DATASET RECORDS >>
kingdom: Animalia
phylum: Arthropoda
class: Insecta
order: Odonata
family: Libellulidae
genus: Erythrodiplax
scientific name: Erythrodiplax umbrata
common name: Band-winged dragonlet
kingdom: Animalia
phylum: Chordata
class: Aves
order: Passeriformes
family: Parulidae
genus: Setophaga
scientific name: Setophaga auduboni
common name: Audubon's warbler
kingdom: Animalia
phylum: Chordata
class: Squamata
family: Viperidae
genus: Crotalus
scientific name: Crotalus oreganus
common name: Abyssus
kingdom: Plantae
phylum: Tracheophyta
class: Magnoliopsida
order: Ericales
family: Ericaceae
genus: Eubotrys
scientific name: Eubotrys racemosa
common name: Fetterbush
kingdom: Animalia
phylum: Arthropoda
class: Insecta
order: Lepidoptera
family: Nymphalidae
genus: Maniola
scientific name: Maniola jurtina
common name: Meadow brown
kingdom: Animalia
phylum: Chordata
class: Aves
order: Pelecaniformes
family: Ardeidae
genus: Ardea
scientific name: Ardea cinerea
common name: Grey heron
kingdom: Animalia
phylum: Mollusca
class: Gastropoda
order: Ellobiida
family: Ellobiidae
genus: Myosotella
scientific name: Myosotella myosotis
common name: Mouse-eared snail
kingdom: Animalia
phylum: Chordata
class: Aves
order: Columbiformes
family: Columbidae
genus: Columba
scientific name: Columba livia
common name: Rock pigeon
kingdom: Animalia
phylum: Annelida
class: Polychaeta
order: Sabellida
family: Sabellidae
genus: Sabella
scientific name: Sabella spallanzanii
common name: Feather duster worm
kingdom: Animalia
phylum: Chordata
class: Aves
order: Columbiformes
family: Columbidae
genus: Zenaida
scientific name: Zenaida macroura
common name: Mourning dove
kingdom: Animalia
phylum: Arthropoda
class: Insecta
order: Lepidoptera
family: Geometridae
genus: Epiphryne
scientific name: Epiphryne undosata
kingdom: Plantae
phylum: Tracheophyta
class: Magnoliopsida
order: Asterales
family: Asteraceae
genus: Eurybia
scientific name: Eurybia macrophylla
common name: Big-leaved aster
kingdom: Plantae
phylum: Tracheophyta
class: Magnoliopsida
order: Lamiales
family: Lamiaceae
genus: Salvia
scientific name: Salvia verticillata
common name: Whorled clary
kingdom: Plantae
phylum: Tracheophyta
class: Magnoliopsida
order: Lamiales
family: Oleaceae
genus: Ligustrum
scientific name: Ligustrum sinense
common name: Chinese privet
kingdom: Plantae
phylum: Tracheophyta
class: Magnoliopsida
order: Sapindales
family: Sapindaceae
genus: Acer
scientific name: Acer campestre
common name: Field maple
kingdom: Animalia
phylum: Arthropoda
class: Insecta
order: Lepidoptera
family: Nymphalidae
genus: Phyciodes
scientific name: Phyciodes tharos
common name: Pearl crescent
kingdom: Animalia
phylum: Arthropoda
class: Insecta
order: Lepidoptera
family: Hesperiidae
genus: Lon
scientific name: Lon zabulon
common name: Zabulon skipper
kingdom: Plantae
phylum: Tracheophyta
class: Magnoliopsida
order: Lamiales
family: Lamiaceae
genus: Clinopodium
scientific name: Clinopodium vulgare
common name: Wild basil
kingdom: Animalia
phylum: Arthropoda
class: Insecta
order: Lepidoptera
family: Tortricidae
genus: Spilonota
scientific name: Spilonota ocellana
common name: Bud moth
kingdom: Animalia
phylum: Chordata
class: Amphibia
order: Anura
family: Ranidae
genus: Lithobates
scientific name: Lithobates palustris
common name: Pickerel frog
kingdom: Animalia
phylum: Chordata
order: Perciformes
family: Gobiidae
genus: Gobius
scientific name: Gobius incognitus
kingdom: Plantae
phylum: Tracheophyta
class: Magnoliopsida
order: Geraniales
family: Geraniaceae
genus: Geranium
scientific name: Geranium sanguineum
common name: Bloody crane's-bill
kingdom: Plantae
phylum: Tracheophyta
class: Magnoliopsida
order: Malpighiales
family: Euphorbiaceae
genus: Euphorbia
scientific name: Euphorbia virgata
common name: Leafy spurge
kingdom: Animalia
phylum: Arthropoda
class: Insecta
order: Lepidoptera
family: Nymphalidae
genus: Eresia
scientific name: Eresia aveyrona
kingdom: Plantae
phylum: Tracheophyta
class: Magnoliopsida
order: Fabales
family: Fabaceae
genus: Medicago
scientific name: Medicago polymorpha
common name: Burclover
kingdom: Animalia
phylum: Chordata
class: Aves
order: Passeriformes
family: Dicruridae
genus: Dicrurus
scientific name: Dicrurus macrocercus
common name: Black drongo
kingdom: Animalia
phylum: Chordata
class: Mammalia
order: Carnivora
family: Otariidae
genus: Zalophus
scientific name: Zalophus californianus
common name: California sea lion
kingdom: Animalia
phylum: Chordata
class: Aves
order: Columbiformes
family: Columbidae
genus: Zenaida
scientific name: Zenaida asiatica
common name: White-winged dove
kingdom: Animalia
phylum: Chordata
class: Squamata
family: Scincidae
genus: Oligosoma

INSTRUCTIONS TO FOLLOW >> Rewrite every line of the records above as a JSON list of strings, one string for each line, and skip any blank lines.

RESPONSE TO THIS EXERCISE >>
[
  "kingdom: Animalia",
  "phylum: Arthropoda",
  "class: Insecta",
  "order: Odonata",
  "family: Libellulidae",
  "genus: Erythrodiplax",
  "scientific name: Erythrodiplax umbrata",
  "common name: Band-winged dragonlet",
  "kingdom: Animalia",
  "phylum: Chordata",
  "class: Aves",
  "order: Passeriformes",
  "family: Parulidae",
  "genus: Setophaga",
  "scientific name: Setophaga auduboni",
  "common name: Audubon's warbler",
  "kingdom: Animalia",
  "phylum: Chordata",
  "class: Squamata",
  "family: Viperidae",
  "genus: Crotalus",
  "scientific name: Crotalus oreganus",
  "common name: Abyssus",
  "kingdom: Plantae",
  "phylum: Tracheophyta",
  "class: Magnoliopsida",
  "order: Ericales",
  "family: Ericaceae",
  "genus: Eubotrys",
  "scientific name: Eubotrys racemosa",
  "common name: Fetterbush",
  "kingdom: Animalia",
  "phylum: Arthropoda",
  "class: Insecta",
  "order: Lepidoptera",
  "family: Nymphalidae",
  "genus: Maniola",
  "scientific name: Maniola jurtina",
  "common name: Meadow brown",
  "kingdom: Animalia",
  "phylum: Chordata",
  "class: Aves",
  "order: Pelecaniformes",
  "family: Ardeidae",
  "genus: Ardea",
  "scientific name: Ardea cinerea",
  "common name: Grey heron",
  "kingdom: Animalia",
  "phylum: Mollusca",
  "class: Gastropoda",
  "order: Ellobiida",
  "family: Ellobiidae",
  "genus: Myosotella",
  "scientific name: Myosotella myosotis",
  "common name: Mouse-eared snail",
  "kingdom: Animalia",
  "phylum: Chordata",
  "class: Aves",
  "order: Columbiformes",
  "family: Columbidae",
  "genus: Columba",
  "scientific name: Columba livia",
  "common name: Rock pigeon",
  "kingdom: Animalia",
  "phylum: Annelida",
  "class: Polychaeta",
  "order: Sabellida",
  "family: Sabellidae",
  "genus: Sabella",
  "scientific name: Sabella spallanzanii",
  "common name: Feather duster worm",
  "kingdom: Animalia",
  "phylum: Chordata",
  "class: Aves",
  "order: Columbiformes",
  "family: Columbidae",
  "genus: Zenaida",
  "scientific name: Zenaida macroura",
  "common name: Mourning dove",
  "kingdom: Animalia",
  "phylum: Arthropoda",
  "class: Insecta",
  "order: Lepidoptera",
  "family: Geometridae",
  "genus: Epiphryne",
  "scientific name: Epiphryne undosata",
  "kingdom: Plantae",
  "phylum: Tracheophyta",
  "class: Magnoliopsida",
  "order: Asterales",
  "family: Asteraceae",
  "genus: Eurybia",
  "scientific name: Eurybia macrophylla",
  "common name: Big-leaved aster",
  "kingdom: Plantae",
  "phylum: Tracheophyta",
  "class: Magnoliopsida",
  "order: Lamiales",
  "family: Lamiaceae",
  "genus: Salvia",
  "scientific name: Salvia verticillata",
  "common name: Whorled clary",
  "kingdom: Plantae",
  "phylum: Tracheophyta",
  "class: Magnoliopsida",
  "order: Lamiales",
  "family: Oleaceae",
  "genus: Ligustrum",
  "scientific name: Ligustrum sinense",
  "common name: Chinese privet",
  "kingdom: Plantae",
  "phylum: Tracheophyta",
  "class: Magnoliopsida",
  "order: Sapindales",
  "family: Sapindaceae",
  "genus: Acer",
  "scientific name: Acer campestre",
  "common name: Field maple",
  "kingdom: Animalia",
  "phylum: Arthropoda",
  "class: Insecta",
  "order: Lepidoptera",
  "family: Nymphalidae",
  "genus: Phyciodes",
  "scientific name: Phyciodes tharos",
  "common name: Pearl crescent",
  "kingdom: Animalia",
  "phylum: Arthropoda",
  "class: Insecta",
  "order: Lepidoptera",
  "family: Hesperiidae",
  "genus: Lon",
  "scientific name: Lon zabulon",
  "common name: Zabulon skipper",
  "kingdom: Plantae",
  "phylum: Tracheophyta",
  "class: Magnoliopsida",
  "order: Lamiales",
  "family: Lamiaceae",
  "genus: Clinopodium",
  "scientific name: Clinopodium vulgare",
  "common name: Wild basil",
  "kingdom: Animalia",
  "phylum: Arthropoda",
  "class: Insecta",
  "order: Lepidoptera",
  "family: Tortricidae",
  "genus: Spilonota",
  "scientific name: Spilonota ocellana",
  "common name: Bud moth",
  "kingdom: Animalia",
  "phylum: Chordata",
  "class: Amphibia",
  "order: Anura",
  "family: Ranidae",
  "genus: Lithobates",
  "scientific name: Lithobates palustris",
  "common name: Pickerel frog",
  "kingdom: Animalia",
  "phylum: Chordata",
  "order: Perciformes",
  "family: Gobiidae",
  "genus: Gobius",
  "scientific name: Gobius incognitus",
  "kingdom: Plantae",
  "phylum: Tracheophyta",
  "class: Magnoliopsida",
  "order: Geraniales",
  "family: Geraniaceae",
  "genus: Geranium",
  "scientific name: Geranium sanguineum",
  "common name: Bloody crane's-bill",
  "kingdom: Plantae",
  "phylum: Tracheophyta",
  "class: Magnoliopsida",
  "order: Malpighiales",
  "family: Euphorbiaceae",
  "genus: Euphorbia",
  "scientific name: Euphorbia virgata",
  "common name: Leafy spurge",
  "kingdom: Animalia",
  "phylum: Arthropoda",
  "class: Insecta",
  "order: Lepidoptera",
  "family: Nymphalidae",
  "genus: Eresia",
  "scientific name: Eresia aveyrona",
  "kingdom: Plantae",
  "phylum: Tracheophyta",
  "class: Magnoliopsida",
  "order: Fabales",
  "family: Fabaceae",
  "genus: Medicago",
  "scientific name: Medicago polymorpha",
  "common name: Burclover",
  "kingdom: Animalia",
  "phylum: Chordata",
  "class: Aves",
  "order: Passeriformes",
  "family: Dicruridae",
  "genus: Dicrurus",
  "scientific name: Dicrurus macrocercus",
  "common name: Black drongo",
  "kingdom: Animalia",
  "phylum: Chordata",
  "class: Mammalia",
  "order: Carnivora",
  "family: Otariidae",
  "genus: Zalophus",
  "scientific name: Zalophus californianus",
  "common name: California sea lion",
  "kingdom: Animalia",
  "phylum: Chordata",
  "class: Aves",
  "order: Columbiformes",
  "family: Columbidae",
  "genus: Zenaida",
  "scientific name: Zenaida asiatica",
  "common name: White-winged dove",
  "kingdom: Animalia",
  "phylum: Chordata",
  "class: Squamata",
  "family: Scincidae",
  "genus: Oligosoma"
]